### YOUR OBJECTIVE:
From the material below, set down exactly the lines that run from the one containing "Identificamos" to the one containing "Хэйлунцзянский университет (г.", minus the pictures.

+++++

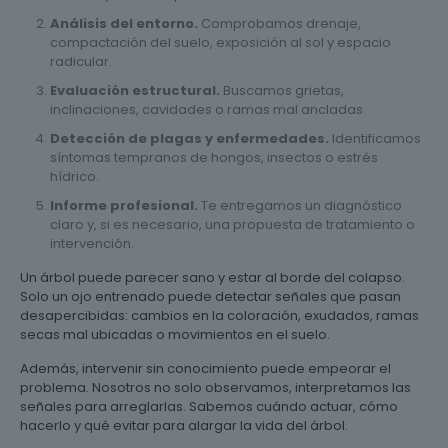
Análisis del entorno.
Comprobamos drenaje,
compactación del suelo, exposición al sol y espacio
radicular.
Evaluación estructural.
Buscamos grietas,
inclinaciones, cavidades o ramas mal ancladas.
Detección de plagas y enfermedades.
Identificamos
síntomas tempranos de hongos, insectos o estrés
hídrico.
Informe profesional.
Te entregamos un diagnóstico
claro y, si es necesario, una propuesta de tratamiento o
intervención.
Un árbol puede parecer sano y estar al borde del colapso.
Solo un ojo entrenado puede detectar señales que pasan
desapercibidas: cambios en la coloración, exudados, ramas
secas mal ubicadas o movimientos en el suelo.
Además, intervenir sin conocimiento puede empeorar el
problema. Nosotros no solo observamos, interpretamos las
señales para arreglarlas. Sabemos cuándo actuar, cómo
hacerlo y qué evitar para alargar la vida del árbol.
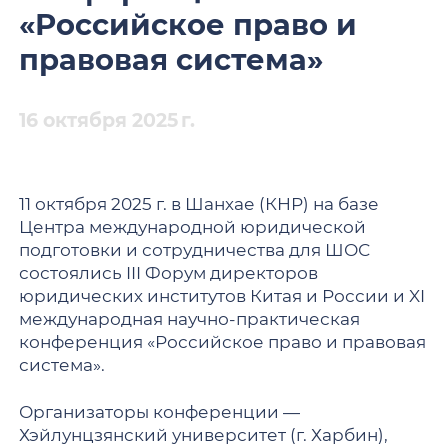
«Российское право и
правовая система»
16 октября 2025 г.
11 октября 2025 г. в Шанхае (КНР) на базе
Центра международной юридической
подготовки и сотрудничества для ШОС
состоялись III Форум директоров
юридических институтов Китая и России и XI
международная научно-практическая
конференция «Российское право и правовая
система».
Организаторы конференции —
Хэйлунцзянский университет (г. Харбин),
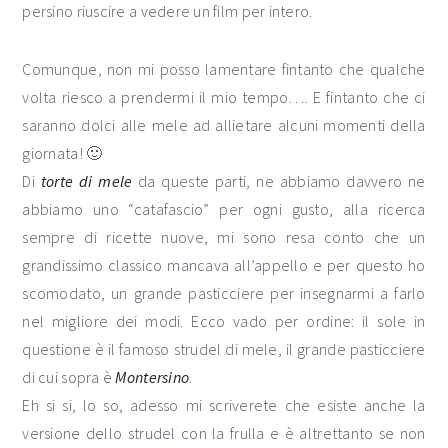
persino riuscire a vedere un film per intero.
Comunque, non mi posso lamentare fintanto che qualche
volta riesco a prendermi il mio tempo…. E fintanto che ci
saranno dolci alle mele ad allietare alcuni momenti della
giornata! 🙂
Di
torte di mele
da queste parti, ne abbiamo davvero ne
abbiamo uno “catafascio” per ogni gusto, alla ricerca
sempre di ricette nuove, mi sono resa conto che un
grandissimo classico mancava all’appello e per questo ho
scomodato, un grande pasticciere per insegnarmi a farlo
nel migliore dei modi. Ecco vado per ordine: il sole in
questione è il famoso strudel di mele, il grande pasticciere
di cui sopra è
Montersino
.
Eh si si, lo so, adesso mi scriverete che esiste anche la
versione dello strudel con la frulla e è altrettanto se non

+++++

### ANSWER TO THIS EXERCISE:
Identificamos
síntomas tempranos de hongos, insectos o estrés
hídrico.
Informe profesional.
Te entregamos un diagnóstico
claro y, si es necesario, una propuesta de tratamiento o
intervención.
Un árbol puede parecer sano y estar al borde del colapso.
Solo un ojo entrenado puede detectar señales que pasan
desapercibidas: cambios en la coloración, exudados, ramas
secas mal ubicadas o movimientos en el suelo.
Además, intervenir sin conocimiento puede empeorar el
problema. Nosotros no solo observamos, interpretamos las
señales para arreglarlas. Sabemos cuándo actuar, cómo
hacerlo y qué evitar para alargar la vida del árbol.
«Российское право и
правовая система»
16 октября 2025 г.
11 октября 2025 г. в Шанхае (КНР) на базе
Центра международной юридической
подготовки и сотрудничества для ШОС
состоялись III Форум директоров
юридических институтов Китая и России и XI
международная научно-практическая
конференция «Российское право и правовая
система».
Организаторы конференции —
Хэйлунцзянский университет (г. Харбин),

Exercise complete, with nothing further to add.